Friday, December 31, 2010

On the subject of young feminists

Here is a blog by a 25-year-old lesbian feminist medical student that I just discovered. She also wrote a really interesting post about the repeal of Don't Ask Don't Tell.

Friday, December 10, 2010

Pauli Murray and the Indivisibility of Human Rights

Pauli Murray was a friend of Mary Daly's, mentioned several times in Daly's intellectual autobiography, Outercourse. They seem to have met during the time when Murray was teaching at Brandeis University, and Daly was less radical than she was to become later. As time went on, their approaches diverged. Daly left the Catholic Church and became an advocate for woman-only theorizing and activism. Murray, emphasized reconciliation among warring groups, and in 1977 became the first African American woman ordained as an Episcopal priest. I'm not sure if these two women remained friends as their opinions diverged, but I would love to have been able to listen to a conversation between the two of them.

With that in mind, here is a term paper that I wrote about Pauli Murray for my US Women's Movements class:

Pauli Murray and the Indivisibility of Human Rights

At the close of the Civil War, the movement that had worked to gain freedom for enslaved African Americans and rights for all women was split by the controversy over passage of the Fourteenth and Fifteenth amendments to the US Constitution. These amendments sacrificed the goal of universal human rights in order to achieve a needed, but much more limited objective: political and voting rights for African American men. However necessary this compromise might have been, it had the tragic result of setting up antagonism between activists for the rights of African Americans and activists for the rights of women.

Nearly one hundred years later, this tragedy nearly repeated itself in the controversy over Title VII of the Civil Rights Act of 1964, which outlawed job discrimination by private employers on the basis of race and other categories. As a joke, or perhaps as an act of sabotage, Rep. Howard Smith of Virginia added “sex” as a protected class under Title VII. Supporters of civil rights for African Americans worked to defeat this amendment. But then Pauli Murray, an African American lawyer and activist, wrote a powerful memo supporting the inclusion of sex as a protected class.

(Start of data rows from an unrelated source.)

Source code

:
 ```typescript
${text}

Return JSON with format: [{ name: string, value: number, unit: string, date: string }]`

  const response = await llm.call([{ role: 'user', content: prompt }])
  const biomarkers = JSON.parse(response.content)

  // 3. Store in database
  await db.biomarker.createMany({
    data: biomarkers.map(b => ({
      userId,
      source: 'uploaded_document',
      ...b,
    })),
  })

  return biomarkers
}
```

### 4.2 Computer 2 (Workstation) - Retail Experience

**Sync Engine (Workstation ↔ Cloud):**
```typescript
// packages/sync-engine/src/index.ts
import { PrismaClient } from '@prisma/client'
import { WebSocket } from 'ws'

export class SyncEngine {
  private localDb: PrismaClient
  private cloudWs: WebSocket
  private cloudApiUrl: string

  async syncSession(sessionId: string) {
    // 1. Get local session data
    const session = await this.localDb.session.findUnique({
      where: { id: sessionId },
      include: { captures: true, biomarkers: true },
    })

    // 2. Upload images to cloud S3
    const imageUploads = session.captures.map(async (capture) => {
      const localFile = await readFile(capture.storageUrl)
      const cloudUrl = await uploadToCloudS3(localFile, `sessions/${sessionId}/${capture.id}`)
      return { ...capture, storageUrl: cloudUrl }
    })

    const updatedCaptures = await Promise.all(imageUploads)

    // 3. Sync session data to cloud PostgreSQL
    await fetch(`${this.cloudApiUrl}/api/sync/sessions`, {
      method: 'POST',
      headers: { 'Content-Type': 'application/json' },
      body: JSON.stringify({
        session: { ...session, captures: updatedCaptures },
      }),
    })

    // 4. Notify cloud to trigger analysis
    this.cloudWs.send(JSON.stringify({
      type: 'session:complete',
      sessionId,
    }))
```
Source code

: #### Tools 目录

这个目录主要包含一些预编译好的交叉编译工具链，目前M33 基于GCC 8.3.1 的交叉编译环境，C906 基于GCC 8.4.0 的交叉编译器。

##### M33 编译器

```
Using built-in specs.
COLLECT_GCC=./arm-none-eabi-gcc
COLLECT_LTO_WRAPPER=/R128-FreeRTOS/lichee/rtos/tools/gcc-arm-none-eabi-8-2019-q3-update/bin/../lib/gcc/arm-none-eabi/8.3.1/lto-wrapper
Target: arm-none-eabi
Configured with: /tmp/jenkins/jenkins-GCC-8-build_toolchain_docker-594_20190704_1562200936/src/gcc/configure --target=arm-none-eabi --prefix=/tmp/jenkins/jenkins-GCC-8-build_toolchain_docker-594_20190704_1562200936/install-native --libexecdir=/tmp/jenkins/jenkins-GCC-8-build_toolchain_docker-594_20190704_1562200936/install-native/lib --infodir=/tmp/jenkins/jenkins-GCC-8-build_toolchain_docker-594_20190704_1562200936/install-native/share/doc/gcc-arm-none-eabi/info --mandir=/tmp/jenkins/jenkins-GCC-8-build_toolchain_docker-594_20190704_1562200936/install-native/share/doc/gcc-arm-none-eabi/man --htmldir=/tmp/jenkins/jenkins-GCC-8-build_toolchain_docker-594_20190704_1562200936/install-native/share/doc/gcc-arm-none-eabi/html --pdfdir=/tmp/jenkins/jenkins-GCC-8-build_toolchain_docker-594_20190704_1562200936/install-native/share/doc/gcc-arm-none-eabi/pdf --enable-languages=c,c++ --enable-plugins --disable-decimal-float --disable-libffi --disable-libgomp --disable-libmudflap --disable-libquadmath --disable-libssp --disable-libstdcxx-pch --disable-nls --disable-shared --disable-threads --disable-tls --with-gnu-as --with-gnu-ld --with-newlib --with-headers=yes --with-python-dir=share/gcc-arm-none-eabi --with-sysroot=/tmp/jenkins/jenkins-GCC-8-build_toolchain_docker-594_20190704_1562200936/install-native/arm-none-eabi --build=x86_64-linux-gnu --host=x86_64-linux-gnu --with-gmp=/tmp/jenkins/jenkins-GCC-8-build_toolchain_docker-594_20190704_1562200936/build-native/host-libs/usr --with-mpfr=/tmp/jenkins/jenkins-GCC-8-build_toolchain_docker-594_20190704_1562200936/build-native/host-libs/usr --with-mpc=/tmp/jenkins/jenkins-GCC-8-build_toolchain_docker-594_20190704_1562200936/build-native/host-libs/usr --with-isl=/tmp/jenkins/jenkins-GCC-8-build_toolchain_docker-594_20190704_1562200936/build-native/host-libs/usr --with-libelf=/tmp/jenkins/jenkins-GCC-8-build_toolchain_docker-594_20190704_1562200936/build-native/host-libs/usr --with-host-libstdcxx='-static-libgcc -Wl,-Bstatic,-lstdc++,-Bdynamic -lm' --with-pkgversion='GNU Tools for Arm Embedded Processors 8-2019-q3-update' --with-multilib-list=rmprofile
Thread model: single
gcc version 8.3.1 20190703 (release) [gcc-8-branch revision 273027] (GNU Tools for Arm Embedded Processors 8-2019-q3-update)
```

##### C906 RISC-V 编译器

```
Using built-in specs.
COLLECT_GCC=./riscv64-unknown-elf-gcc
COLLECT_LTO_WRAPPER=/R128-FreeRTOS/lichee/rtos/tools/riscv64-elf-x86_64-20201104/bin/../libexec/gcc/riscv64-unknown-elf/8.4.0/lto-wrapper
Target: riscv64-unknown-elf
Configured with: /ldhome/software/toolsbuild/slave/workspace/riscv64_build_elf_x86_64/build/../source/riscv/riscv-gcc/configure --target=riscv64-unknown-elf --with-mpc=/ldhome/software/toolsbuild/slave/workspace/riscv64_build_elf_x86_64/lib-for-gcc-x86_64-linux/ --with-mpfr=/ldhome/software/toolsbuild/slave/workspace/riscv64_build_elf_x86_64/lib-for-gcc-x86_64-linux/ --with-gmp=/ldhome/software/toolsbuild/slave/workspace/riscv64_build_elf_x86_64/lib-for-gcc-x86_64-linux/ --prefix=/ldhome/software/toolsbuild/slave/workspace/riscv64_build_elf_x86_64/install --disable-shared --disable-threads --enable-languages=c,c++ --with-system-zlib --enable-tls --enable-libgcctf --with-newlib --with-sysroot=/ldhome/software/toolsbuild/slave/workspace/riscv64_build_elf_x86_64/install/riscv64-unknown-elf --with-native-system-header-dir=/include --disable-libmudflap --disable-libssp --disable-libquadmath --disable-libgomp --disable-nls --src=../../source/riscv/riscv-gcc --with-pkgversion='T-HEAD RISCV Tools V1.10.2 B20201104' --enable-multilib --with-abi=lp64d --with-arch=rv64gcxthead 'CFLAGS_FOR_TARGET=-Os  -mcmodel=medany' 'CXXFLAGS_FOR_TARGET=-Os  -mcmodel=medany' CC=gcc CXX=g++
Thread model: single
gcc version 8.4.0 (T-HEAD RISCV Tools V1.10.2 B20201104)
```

“The human rights `revolution’ transcends the issue of discrimination on basis of race or color,” she began. “Women’s rights are a part of human rights.” (MacLean, 70). Murray’s memo played an important role in helping this provision pass the US Senate (Murray 1987, 358). In this situation, she acted as a reformer. In other situations, she acted as a radical activist, such as when she was arrested and jailed in 1940 for violating a bus segregation law in Virginia, or when she helped lead nonviolent direct action to desegregate Washington DC restaurants in the 1940s. But whether her tactics were reformist or radical, her goal was always the same. Pauli Murray believed that human rights were indivisible, and that unity and reconciliation were the path to liberation.